# A Challange on how fast you can deliver !



## Jace (Oct 26, 2005)

I've just ordered via the tintanet a new pot of Pinnacle Souveran to top the XMT off with tomorrow.

Lets see if C&S live up to their reputaion for fast delivery, or will I have to put it off until saturday, & Serious Performance still be the fastest I have used ???




:thumb: 

Jace


----------



## dino (Oct 26, 2005)

The race is on!! haha


----------



## King Eric (Feb 27, 2006)

Have you considered that the couriers C&S use may of already picked todays orders up?


----------



## Johnnyopolis (Oct 25, 2005)

Order received - 8/05/2006 16:24:27

Order Shipped - 8/05/2006 16:33:05 

I thank you.


----------



## BenP (Dec 2, 2005)

Well Johnny's been the quickest I've ever had.

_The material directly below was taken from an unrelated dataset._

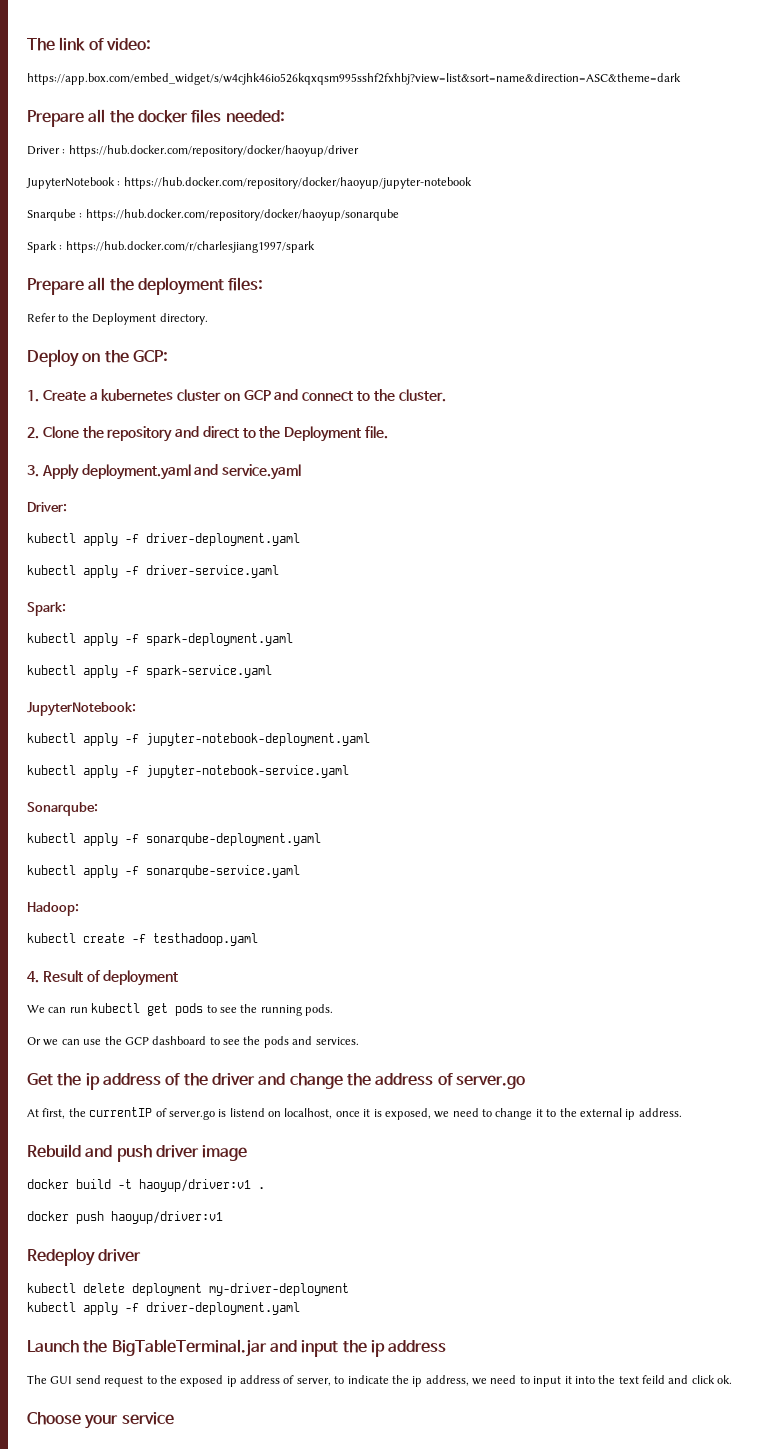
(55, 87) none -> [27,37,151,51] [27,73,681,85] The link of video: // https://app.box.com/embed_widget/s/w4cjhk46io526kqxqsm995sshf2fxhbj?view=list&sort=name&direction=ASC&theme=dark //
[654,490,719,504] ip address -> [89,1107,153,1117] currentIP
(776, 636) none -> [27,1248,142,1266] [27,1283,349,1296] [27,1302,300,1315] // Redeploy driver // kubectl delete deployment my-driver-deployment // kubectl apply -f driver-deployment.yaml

I ordered at nigh on the close of business one day and it was on my doorsetp by 10am the next day - I hadn't even asked him to get it out quickly.

Ben


----------



## Jace (Oct 26, 2005)

Johnnyopolis said:


> Order received - 8/05/2006 16:24:27
> 
> Order Shipped - 8/05/2006 16:33:05
> 
> I thank you.


:lol:

To quote from the Arnie Film "RAW DEAL"

"Smart I like, Smart asses I dont"

But you really are amazing with that kind of shipping service :thumb: 
No doubt you wil post up what Time I sign for it too :lol:


----------



## Johnnyopolis (Oct 25, 2005)

Jace said:


> :lol:
> 
> To quote from the Arnie Film "RAW DEAL"
> 
> ...


Just as well I aint a Smart Ass 

Ill leave you to put up the time that City Link get it over :thumb:


----------



## King Eric (Feb 27, 2006)

He gets it to me in 17 minutes if


----------



## Avanti (Jan 17, 2006)

Jace said:


> I've just ordered via the tintanet a new pot of Pinnacle Souveran to top the XMT off with tomorrow.
> 
> Lets see if C&S live up to their reputaion for fast delivery, or will I have to put it off until saturday, & Serious Performance still be the fastest I have used ???
> 
> ...


I posted a 200ml sample of shampoo to another member yesterday after 1100hrs and he has informed me that it arrived today, not bad for 2nd class post :thumb:


----------



## Zorba_the_greek (Nov 9, 2005)

^^^Johnny^^^

C&S TEAM

I love it when a plan comes together.....


----------



## WHIZZER (Oct 25, 2005)

King Eric said:


> He gets it to me in 17 minutes if


he must be driving slow , cause he can reach mine in 15min flat :devil:


----------



## Johnnyopolis (Oct 25, 2005)

did it come then?


----------



## Jace (Oct 26, 2005)

YEP @ 13.10PM :thumb: 

Thanks for the extra's too :thumb: :thumb: 

Shame you couldnt have sent me some of the Florida sunshine too


----------